I’ve been on what feels like an odyssey trying to get a full good night’s sleep. I’ve achieved this sustainably (more than 4-5 nights in a row) on very basic innerspring mattresses with some type of topper or what would seem like too soft a bed on 1st impression.
I wake up every night (sometimes as early as 3 AM but mostly around 6AM) with unilateral pain around my low back but more specifically around my hips/buttocks. I sleep on my side with a latex pillow under my head, a king pillow from thighs to ankles for maximum alignment + chest pillow to avoid twisting. I bring my head pillow when I travel and use pillows available to recreate the rest.
Our previous mattress was a semi-firm foam. Logically I thought I needed a firm core + a softer topper for comfort. Oh dear.
In the past 6 months I’ve bought & returned A) Firm latex (6" ILD 40 + 2" ILD 21_which we switched to 32ILD). We called it the embrace of pain. B) Medium-firm tight-top innerspring with a very slight firmer zoning in the upper layer material in the middle. While its better for shoulder pressure-point & overall comfort I still wake-up with the back/hip pain. Every. Morning.
We’ve also tried all kinds of toppers of varying quality, all resulting in greater comfort but not better alignment. We’ve also tried an adjustable slat foundation, putting the mattress directly on the floor & all kinds of other combinations (my poor husband!) with no great improvement.
The manufacturer has stopped returning my calls.
Its now occurred to me that maybe I actually need a plush/soft mattress. That my spine needs jello in order to be aligned?
Unfortunately I can’t feel what you feel or see you sleeping on the mattress and there are so many variables or possibilities involved that without much more detailed and specific information it’s not really possible to make any specific suggestions based on “theory” in situations such as yours that involve a combination of your mattress and more complex medical issues. Having said that I can link you to some generic information that may help you identify some of the possible underlying causes of the symptoms you are experiencing.

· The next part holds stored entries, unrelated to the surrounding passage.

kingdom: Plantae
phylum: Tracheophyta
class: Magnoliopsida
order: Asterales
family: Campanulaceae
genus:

There is more about the most common “symptoms” that people may experience on a mattress and some of the most likely reasons for them in post #2 here and the posts it links to.
There is also more about primary or “deep” support and secondary or “surface” support and their relationship to firmness and pressure relief and the “roles” of different layers in a mattress (or a mattress/topper combination) in post #2 here and in post #4 here that may also be helpful in clarifying the difference between “support” and “pressure relief” and “feel”.
If you’re not already it may also be worth working with a health professional that is familiar with your specific health situation and also familiar with different types of mattress materials and construction that may be able to provide some suggestions that may be helpful as well.
It may have been worth trying a topper on this mattress that added some additional thickness and pressure relief rather than going to a softer support core.
I don’t know the specifics of this mattress but it’s possible that the innerspring is too soft or that the layers above the innerspring are too thick/soft.
If this has worked well for you in the past then it may be worth considering a similar mattress/topper combination that is as close to the combination that was successful for you in the past.as possible. Do you know any of the specifics of either the mattress or the topper you were using that was working for you?
While anything is possible because each person is different and some types of health issues would put you “outside of the range” that would normally work well for most people … when you experience back pain on a mattress .the odds are higher that your mattress is too soft (or at least the “support” is too soft) than too firm…
Another suggestion that may be helpful in more difficult situations is some kind of zoning (see post #11 here).
It may also be worth considering or trying less resilient materials in the comfort layers of your mattress or a topper (such as memory foam or even some types of polyfoam or natural fibers) that will help keep you “stabilized” and are a little more “motion restricting” so that you are moving or flexing your spine and joints less when you are sleeping.
Finally … now that you are more familiar with the more general “feel” of mattresses that don’t work for you it may also be worth doing some more extensive local testing and spending additional time on some local mattresses ( I would suggest about 30 minutes completely relaxed) to see if you can identify some mattresses that are closer to your specific needs and preferences and where you don’t experience the “early indications” of a mattress that doesn’t work well for you.